Nutrition (per muffin):
- Calories: 419 kcal
- Carbohydrates: 63 g
- Protein: 6 g
- Fat: 17 g
- Saturated Fat: 3 g
- Sugar: 30 g
Frequently Asked Questions (FAQ)
- Can I make these muffins gluten-free?
Yes, you can substitute the all-purpose flour with a 1:1 gluten-free flour blend. Ensure the blend includes xanthan gum for structure. - What other non-dairy milk can I use?
You can substitute soy milk with almond milk, oat milk, or any other plant-based milk you prefer. Just ensure it’s unsweetened for the best results. - Can I use a different oil?
Yes, a neutral oil like canola or sunflower oil works well in place of olive oil. Avoid using coconut oil as it may affect the texture and flavor. - How do I store these muffins?
Store the muffins in an airtight container at room temperature for up to 5 days, or in the fridge for up to a week. You can also freeze them for up to 1 month. - Can I omit the crumb topping?
Yes, the crumb topping is optional. If you prefer a simpler muffin, feel free to skip it or replace it with a light sprinkle of sugar. - Why should I let the batter rest?
Letting the batter rest for 30 minutes promotes higher muffin tops, giving you that bakery-style look. It also improves the texture. - What can I use instead of vegan yogurt?
You can use vegan sour cream, thick coconut yogurt, or even vegan skyr as a replacement for vegan Greek-style yogurt. - How do I prevent my muffins from sticking to the liners?
Use high-quality muffin liners or lightly grease them with oil to prevent sticking. Allow the muffins to cool completely before removing them from the liners. - Can I make mini muffins instead?
Yes, you can use a mini muffin tin, but reduce the baking time to about 10-12 minutes.

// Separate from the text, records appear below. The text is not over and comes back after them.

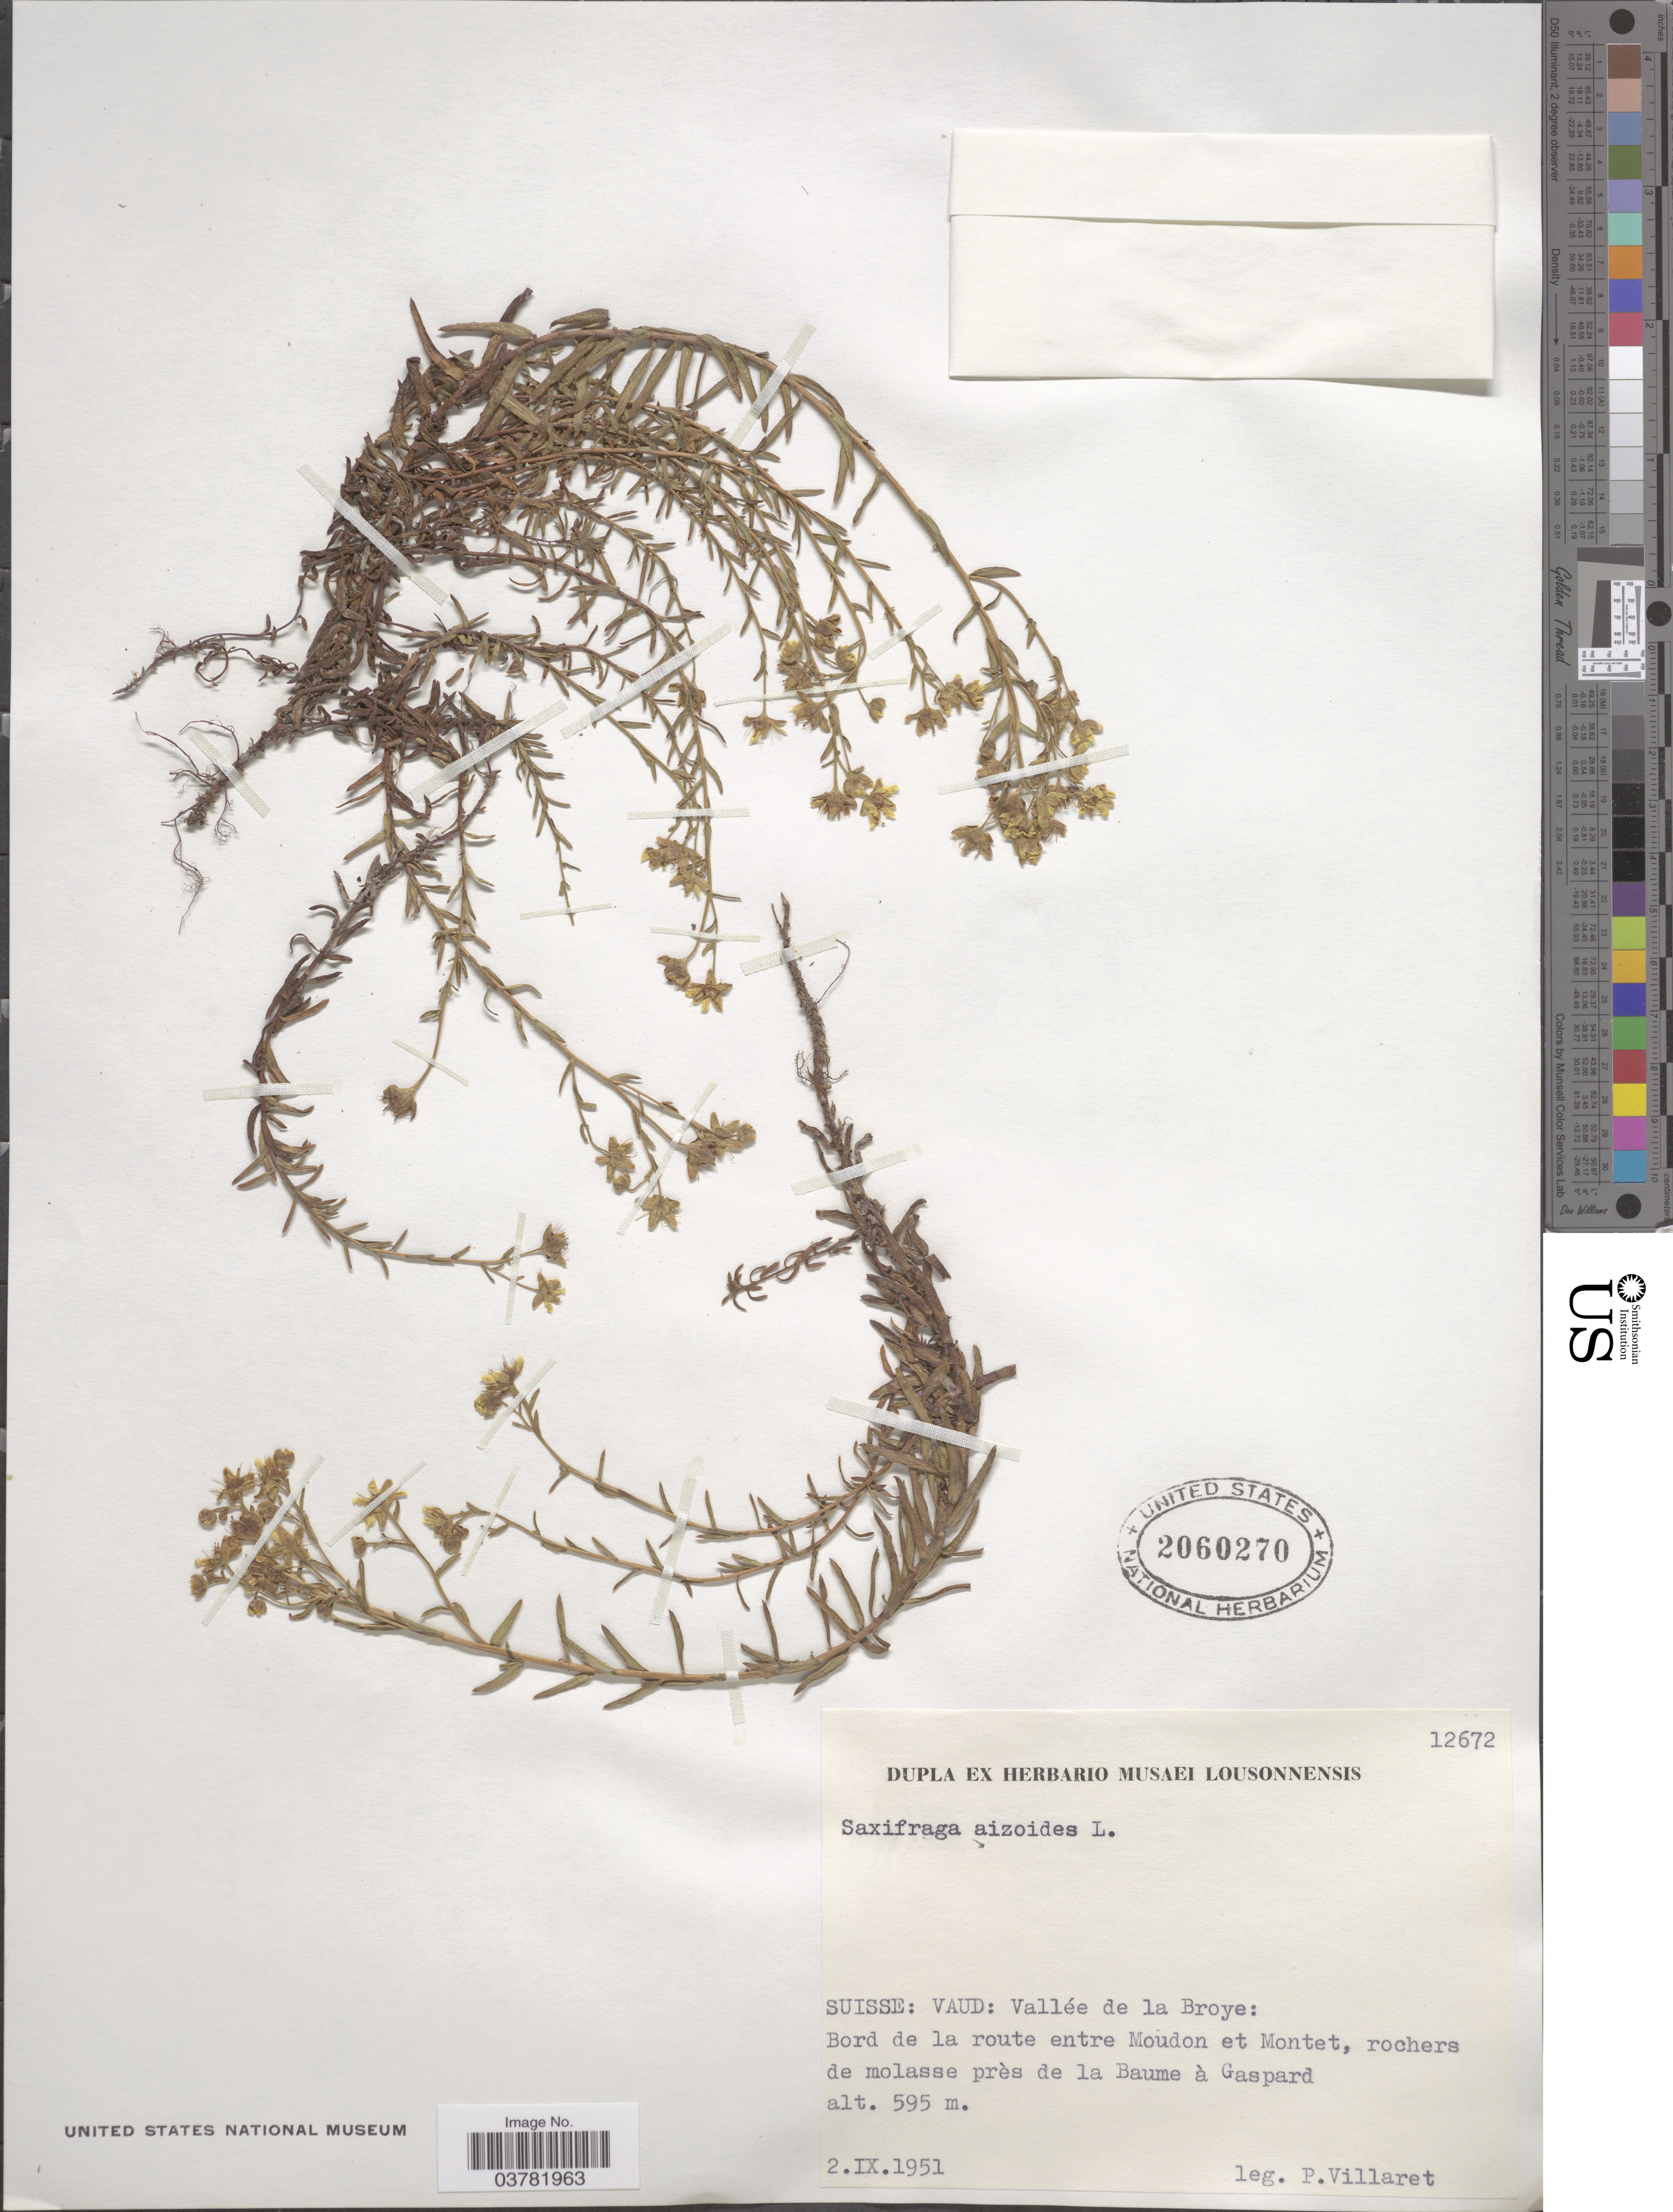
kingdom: Plantae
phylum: Tracheophyta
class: Magnoliopsida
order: Saxifragales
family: Saxifragaceae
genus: Saxifraga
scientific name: Saxifraga aizoides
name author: L.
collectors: P. Villaret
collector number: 12672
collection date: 1951-09-02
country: Switzerland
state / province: Vaud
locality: Vallée de la Broye: Bord de la route entre Moudon et Montet, rochers de molasse près de la Baume à Gaspard.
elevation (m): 595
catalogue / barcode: US 2060270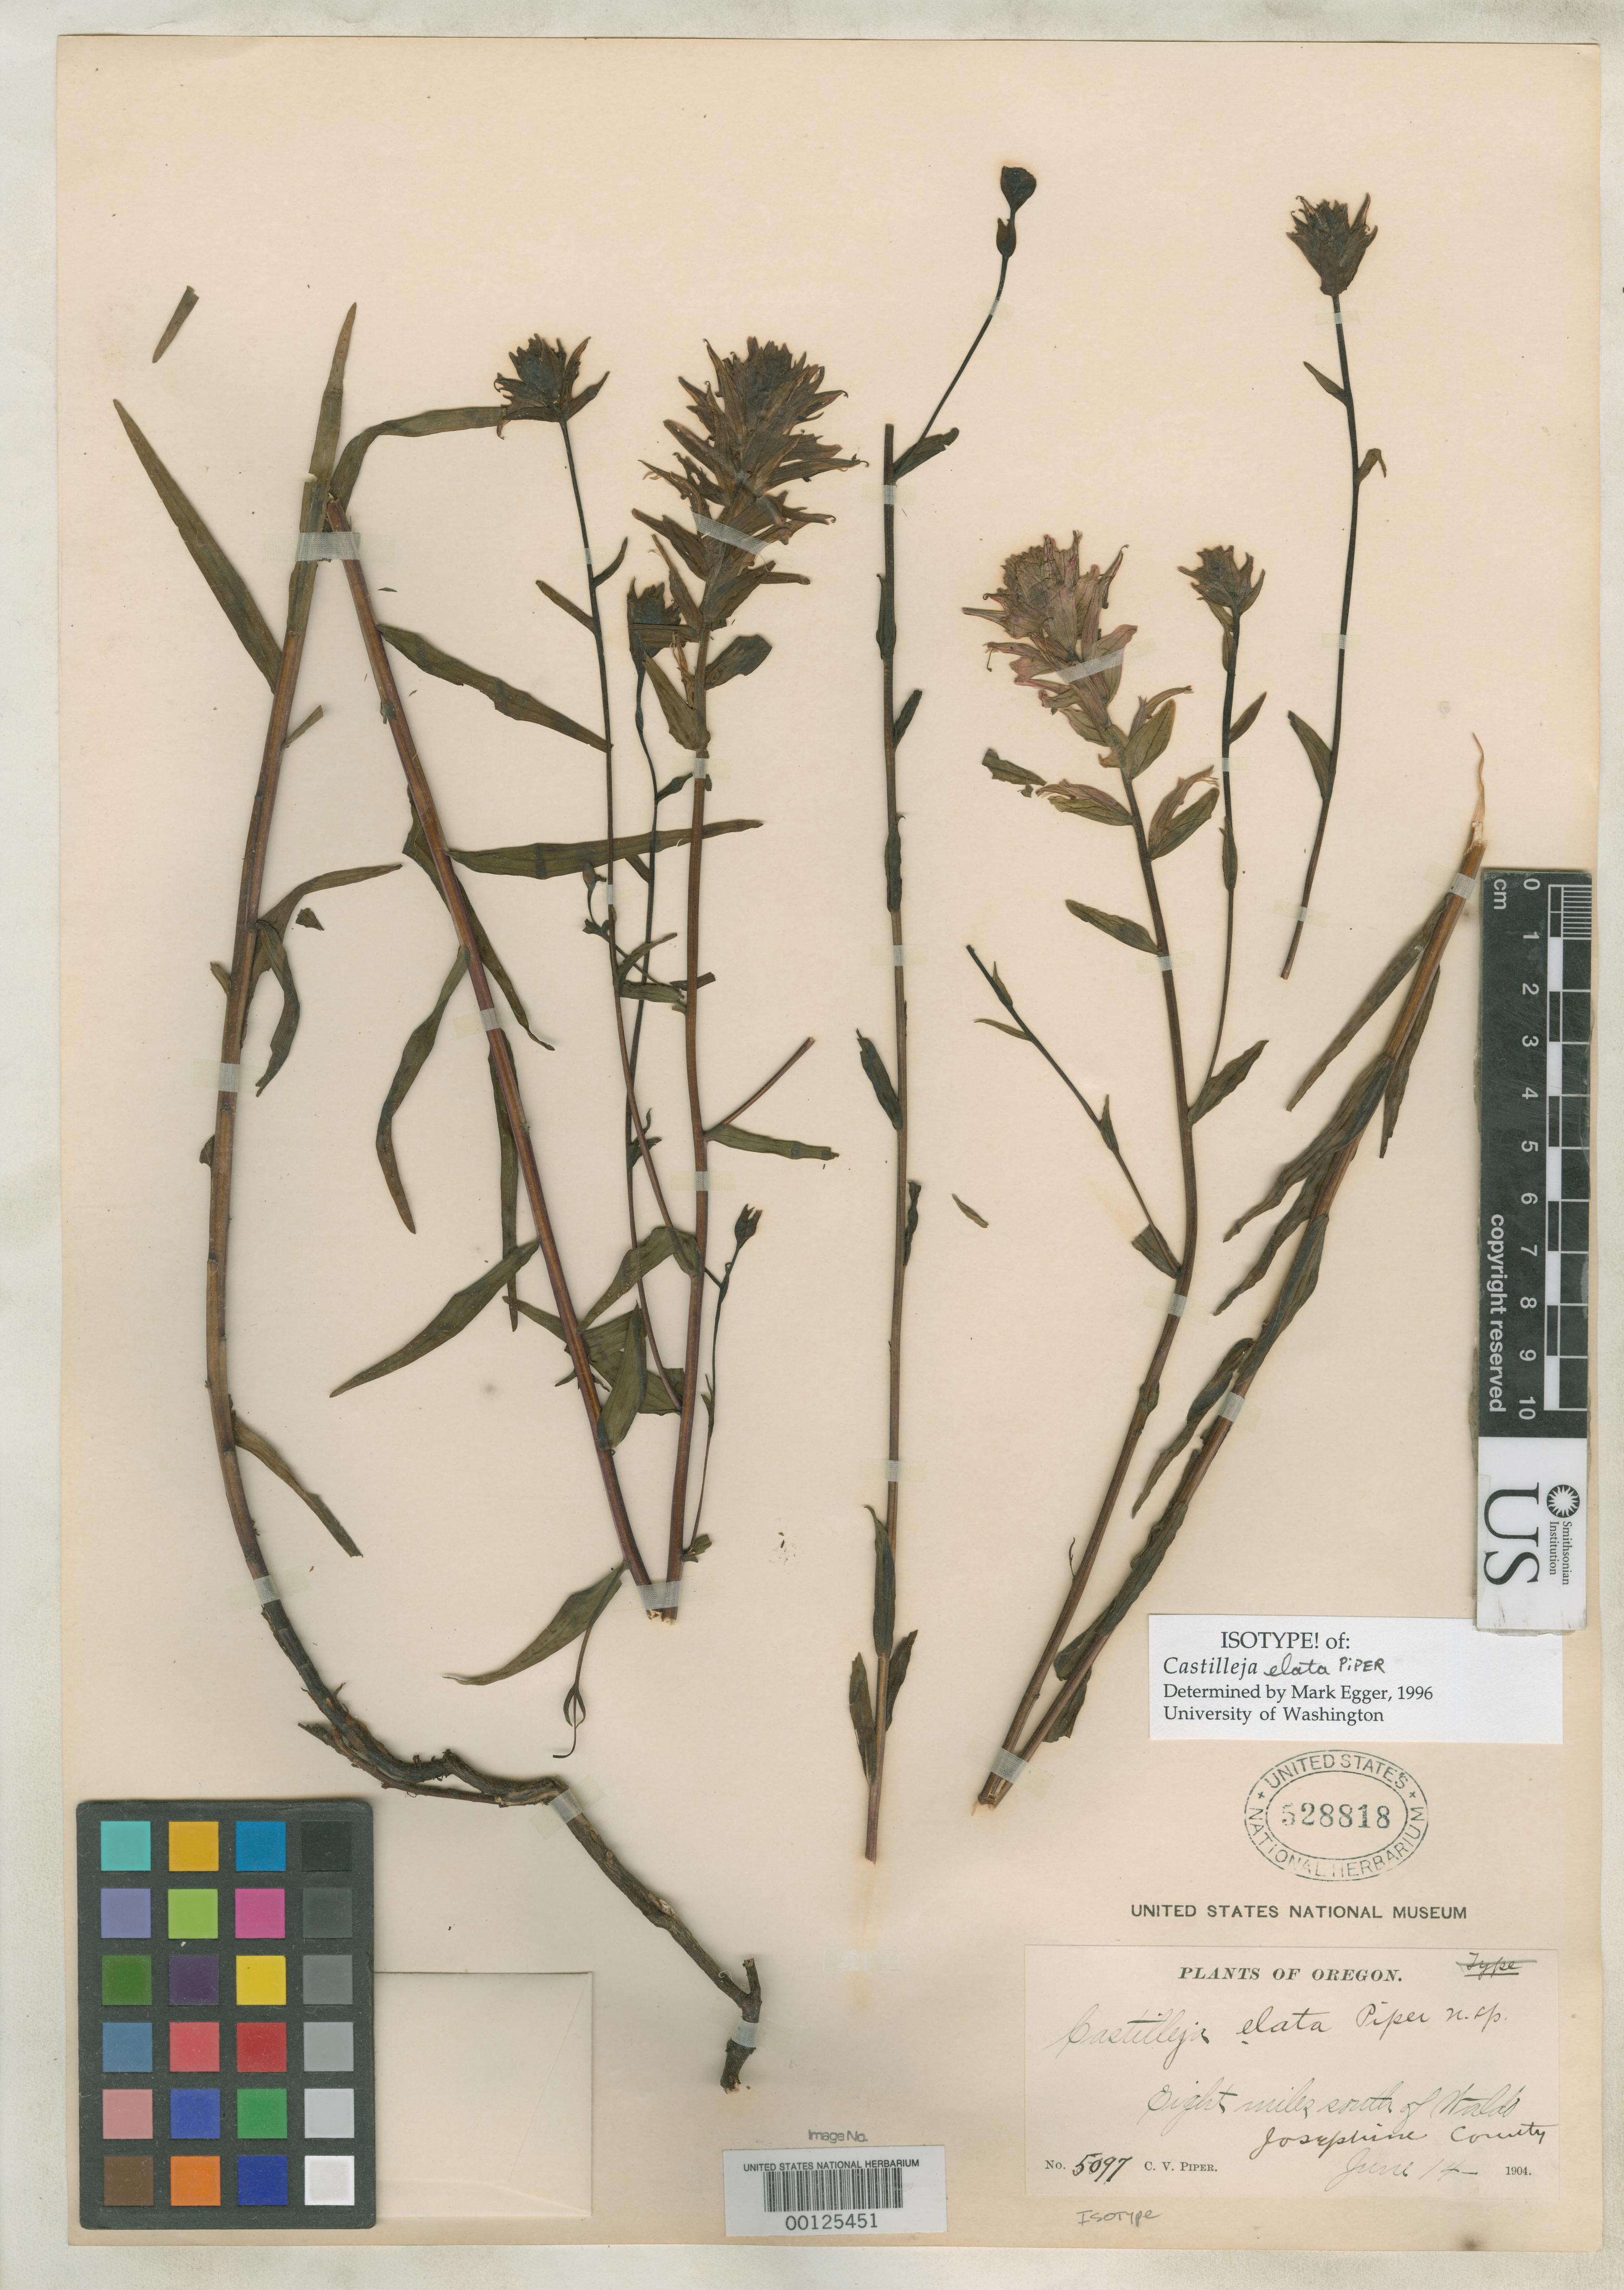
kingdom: Plantae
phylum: Tracheophyta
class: Magnoliopsida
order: Lamiales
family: Orobanchaceae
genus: Castilleja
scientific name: Castilleja elata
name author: Piper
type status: Isotype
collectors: C. V. Piper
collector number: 5097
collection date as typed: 14 Jun 1904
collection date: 1904-06-14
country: United States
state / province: Oregon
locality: Eight miles south of Waldo.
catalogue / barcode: US 528818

Keep an eye on them to prevent overbaking. - Can I reduce the sugar in this recipe?
Yes, you can reduce the sugar by up to 25%, but keep in mind that it may affect the texture and sweetness. For a healthier alternative, you could try using a natural sweetener like maple syrup, but adjustments to the dry ingredients may be necessary.